In view of the foregoing provisions, I am of the view that the trial court therefore fell into serious error when it held that:

“As between the plaintiff and the defendants the statute does not apply as they are within time,”

Between 1946 when the cause of action accrued and the time the appellant took out his Writ of Summons on 16th November, 1977. it was clearly thirty-one years of G inaction – call it acquiescence – when appellant did nothing to assert his rights. See Atunrase v. Sunmola (supra).

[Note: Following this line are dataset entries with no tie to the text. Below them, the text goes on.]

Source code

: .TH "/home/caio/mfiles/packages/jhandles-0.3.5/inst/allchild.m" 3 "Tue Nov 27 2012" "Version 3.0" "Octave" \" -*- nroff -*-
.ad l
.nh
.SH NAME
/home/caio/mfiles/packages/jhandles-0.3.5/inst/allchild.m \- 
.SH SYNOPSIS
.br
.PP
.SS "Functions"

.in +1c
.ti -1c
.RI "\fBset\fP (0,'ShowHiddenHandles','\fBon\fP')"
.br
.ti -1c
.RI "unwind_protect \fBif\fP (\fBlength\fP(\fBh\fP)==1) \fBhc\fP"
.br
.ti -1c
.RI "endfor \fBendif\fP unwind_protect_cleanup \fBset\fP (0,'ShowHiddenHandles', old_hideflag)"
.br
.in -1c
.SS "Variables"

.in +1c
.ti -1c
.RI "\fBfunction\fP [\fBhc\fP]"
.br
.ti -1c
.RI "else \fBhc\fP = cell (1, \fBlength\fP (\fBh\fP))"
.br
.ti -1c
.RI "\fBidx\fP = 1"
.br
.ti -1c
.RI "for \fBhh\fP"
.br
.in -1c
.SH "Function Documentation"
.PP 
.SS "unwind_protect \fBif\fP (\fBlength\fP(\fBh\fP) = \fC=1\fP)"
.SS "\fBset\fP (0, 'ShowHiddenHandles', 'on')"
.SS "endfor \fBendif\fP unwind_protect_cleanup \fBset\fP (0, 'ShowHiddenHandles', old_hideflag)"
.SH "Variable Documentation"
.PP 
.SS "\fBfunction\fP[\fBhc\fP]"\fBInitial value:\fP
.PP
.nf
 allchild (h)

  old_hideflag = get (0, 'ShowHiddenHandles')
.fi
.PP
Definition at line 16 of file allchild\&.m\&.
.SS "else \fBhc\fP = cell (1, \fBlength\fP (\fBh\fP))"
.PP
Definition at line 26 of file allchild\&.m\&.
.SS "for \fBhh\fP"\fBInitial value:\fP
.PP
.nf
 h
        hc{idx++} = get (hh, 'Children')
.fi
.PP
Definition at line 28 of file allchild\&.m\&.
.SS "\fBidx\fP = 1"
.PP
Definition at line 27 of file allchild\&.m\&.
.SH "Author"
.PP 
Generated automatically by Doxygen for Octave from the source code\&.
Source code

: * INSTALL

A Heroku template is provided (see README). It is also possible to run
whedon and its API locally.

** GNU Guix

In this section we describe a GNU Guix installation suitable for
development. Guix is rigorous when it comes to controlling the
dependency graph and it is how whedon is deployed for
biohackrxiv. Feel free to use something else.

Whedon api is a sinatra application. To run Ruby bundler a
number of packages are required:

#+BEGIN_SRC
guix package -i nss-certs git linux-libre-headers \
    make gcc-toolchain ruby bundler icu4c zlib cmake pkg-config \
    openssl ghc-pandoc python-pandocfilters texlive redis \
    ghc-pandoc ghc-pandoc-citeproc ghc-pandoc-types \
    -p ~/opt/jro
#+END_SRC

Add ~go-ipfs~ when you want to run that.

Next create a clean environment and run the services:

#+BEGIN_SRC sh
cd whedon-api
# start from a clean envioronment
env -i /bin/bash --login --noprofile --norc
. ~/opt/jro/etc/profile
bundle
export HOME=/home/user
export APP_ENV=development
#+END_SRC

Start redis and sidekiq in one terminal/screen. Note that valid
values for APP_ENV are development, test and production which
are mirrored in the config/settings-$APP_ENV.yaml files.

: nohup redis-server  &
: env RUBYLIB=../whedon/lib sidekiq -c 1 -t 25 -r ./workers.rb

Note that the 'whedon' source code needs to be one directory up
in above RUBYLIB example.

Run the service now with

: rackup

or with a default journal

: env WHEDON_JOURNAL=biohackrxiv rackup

The effect of the law (Limitation Law, Lagos State) is in my view not only that the appellant could not sue at the time he went to court, but that by failure to abide by the provisions of section 21 of the same Law which provides that:

“21. On the expiration of the period fixed by this law for any person to bring an action to recover land, the title of that person to the land shall be extinguished,”

See Sosan v. Dr. M. B. Ademuyiwa S.C3/1984 of 16/5/86 (1986) 3 NWLR (Pt. 27) 241. The appellant was therefore suing the respondents in 1977, late in the day, to revive a dead claim. Appellant’s action thereby became statute-barred. See Fadare & Ors v. Attorney General of Oyo State (1982) 4 S.C.1 at page 8.

The result of all I have been saying is that Issue 3 is also answered in the affirmative. The appeal accordingly fails and it is dismissed with costs assessed at N1,000 only in favour of the respondents.